A doença venérea que acomete o menino Carlinhos é um passaporte para fase adulta, denotando a inescrupulosa ignorância em relação a iniciação sexual de um homem. Há uma flagrante relação entre a perpetuação do poder e o exercício do autoritarismo vigente, simbolizado pela precocidade com que o menino se inicia sexualmente. A ausência de limites morais na sociedade dominada pelo senhor do engenho está intimamente ligada a herança de poder que a casa-grande exerce sobre a senzala.

A casa-grande do avô José Paulino é a estrutura que dita as regras que o poder econômico lhe confere, já, a senzala representa o elemento dominado e explorado que sustenta a supremacia econômica e amoral da sociedade colonial açucareira.

José Lins do Rego rememora com fidelidade, mas sem espanto, a bipolaridade social a que se restringia o latifúndio patriarcal do engenho de açúcar no período colonial brasileiro, permeado pela supremacia do instinto animalesco do senhor de engenho sobre tudo e todos.

Através do saudosismo ingênuo e conivente, o autor transmite uma ideologia conservadora e machista que chocam, pois, a indiferença e a normalidade com que a ausência de limites morais e a falta de escrúpulos são narradas, ofuscam a exploração econômica e sexual dos negros e negras do engenho.
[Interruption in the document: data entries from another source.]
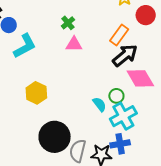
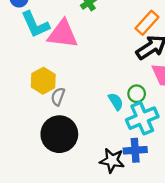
pink triangle: (74, 44) -> (63, 34), moved, size x1.6
cyan L-shape: (25, 46) -> (35, 25), turned 88
gray semicircle: (78, 151) -> (58, 97), moved, size x0.7

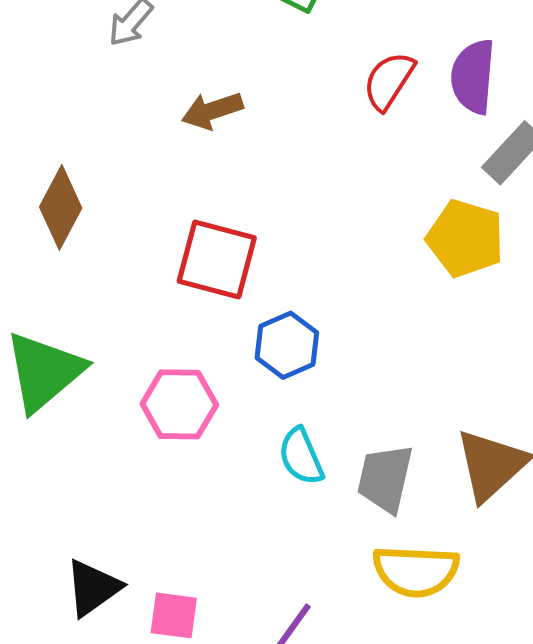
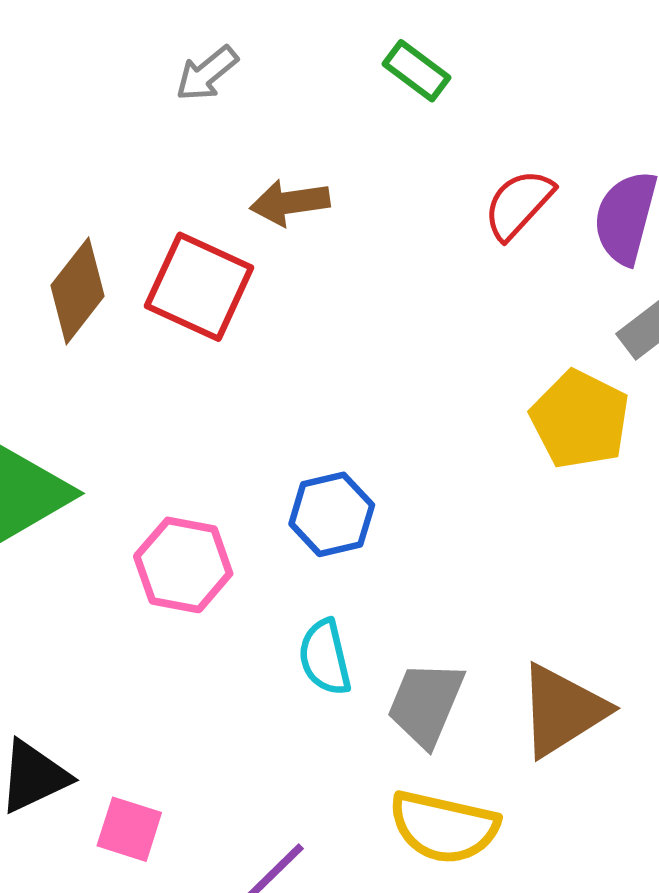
red square: (217, 259) -> (199, 287), moved

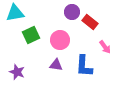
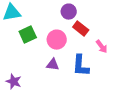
red rectangle: (90, 22) -> (81, 29), moved
purple star: (17, 72) -> (14, 82), moved

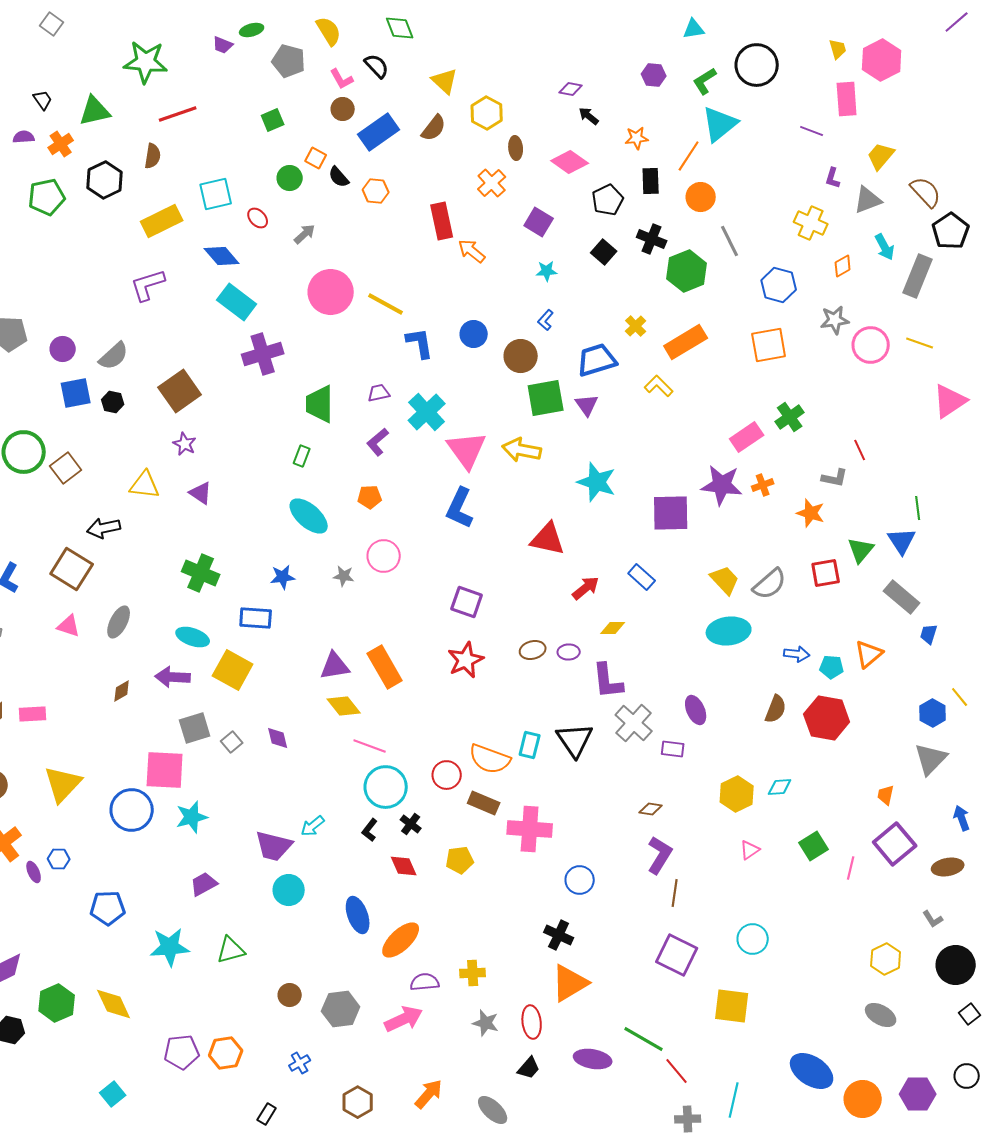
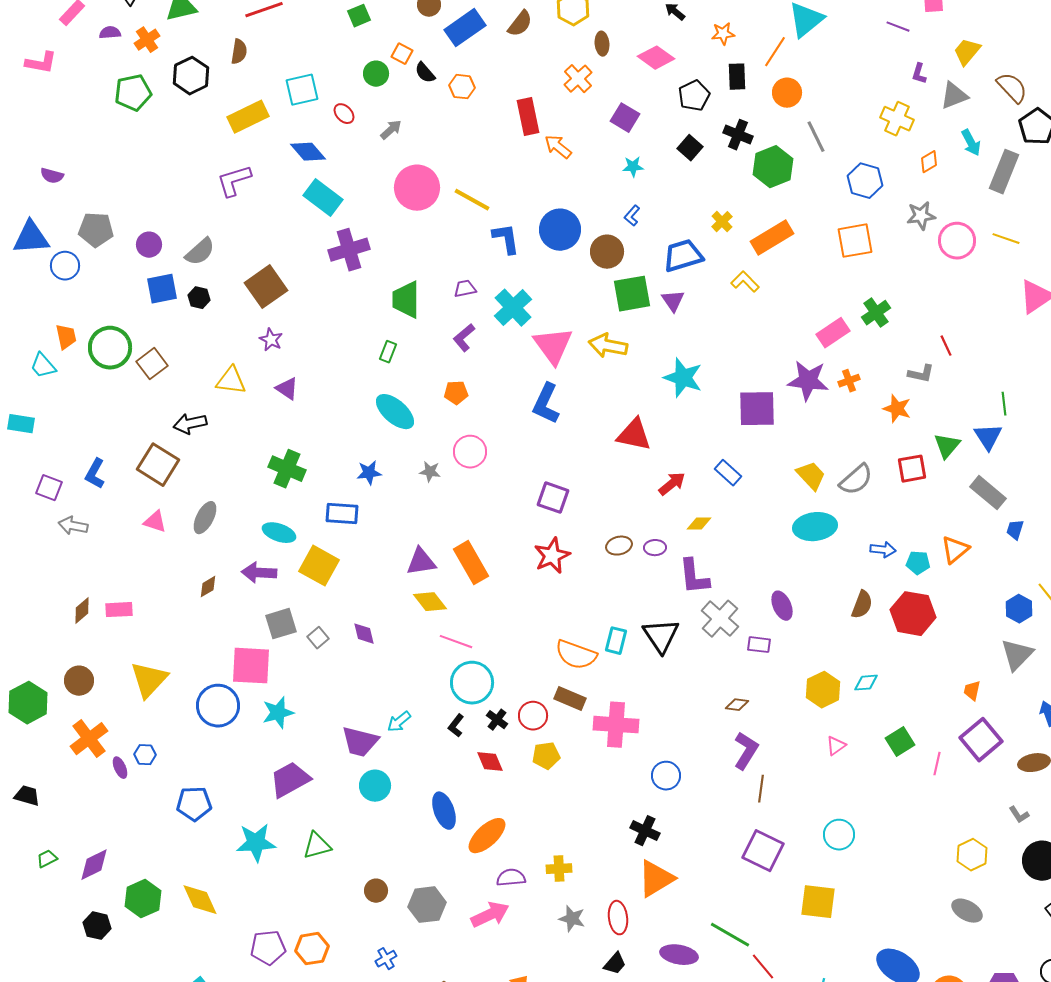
blue circle: (474, 334) -> (560, 230), size x1.5
red circle: (447, 775) -> (533, 716), moved
purple trapezoid: (204, 884) -> (290, 780), size x1.5

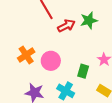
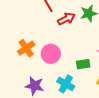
green rectangle: (83, 71) -> (83, 64), turned 64

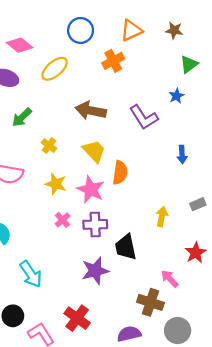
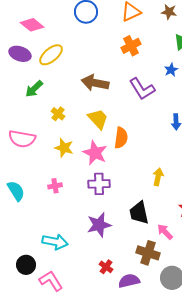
orange cross: (113, 61) -> (131, 46), moved
yellow ellipse: (55, 69) -> (51, 55), moved
pink cross: (62, 220) -> (55, 186), moved, turned 32
black trapezoid: (126, 247) -> (139, 213), moved
cyan arrow: (31, 274) -> (55, 242), moved, turned -45
red cross: (77, 318) -> (106, 267), moved, size x0.6

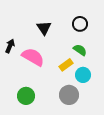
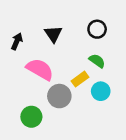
black arrow: (10, 46) -> (17, 41), moved
gray circle: (69, 95) -> (59, 96), moved

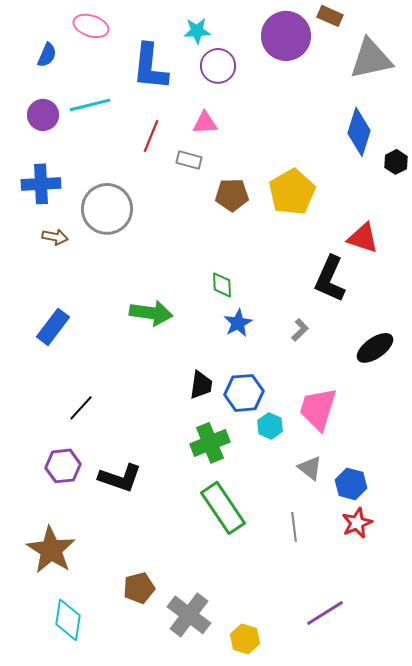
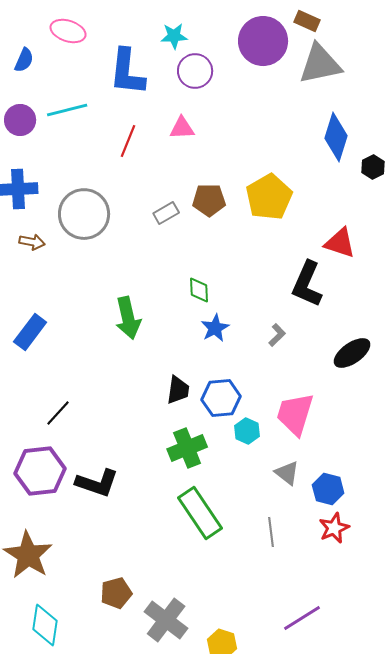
gray triangle: (371, 59) -> (320, 64), moved
gray rectangle: (189, 160) -> (166, 213), moved, turned -45
green arrow: (151, 313) -> (128, 318), turned 69
purple hexagon: (63, 466) -> (40, 471), size x1.4

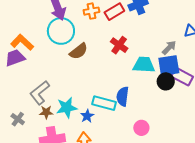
O caráter memorialista da obra “Menino de Engenho” explicita a total ausência de senso crítico pelo autor adulto e supostamente, intelectualizado, que faz parte de uma geração de autores engajados na denúncia das mazelas de uma sociedade doente e deformada pelo abuso do poder.

O modernismo brasileiro foi um movimento que se caracterizou por uma espécie de revolução cultural, fazendo da arte um instrumento de protesto contra as injustiças sociais e o conservadorismo, representando uma literatura de denúncias, com marcada preocupação social, que trouxe à luz o senso crítico apurado em relação as nossas origens, influenciadas e deformadas pelo cultura européia. Mas, em “Menino de Engenho”, o olhar do autor que rememora suas origens, através do menino Carlinhos, transparece ignorar as deformações da sociedade açucareira e sua total ausência de ética e de limites, através, da visão oligárquica do senhorzinho de engenho, suplantando o senso crítico e a mentalidade engajada do autor modernista, preocupado com seu tempo, a exemplo da geração de autores, da qual José Lins do Rego está incluído dentro da literatura brasileira.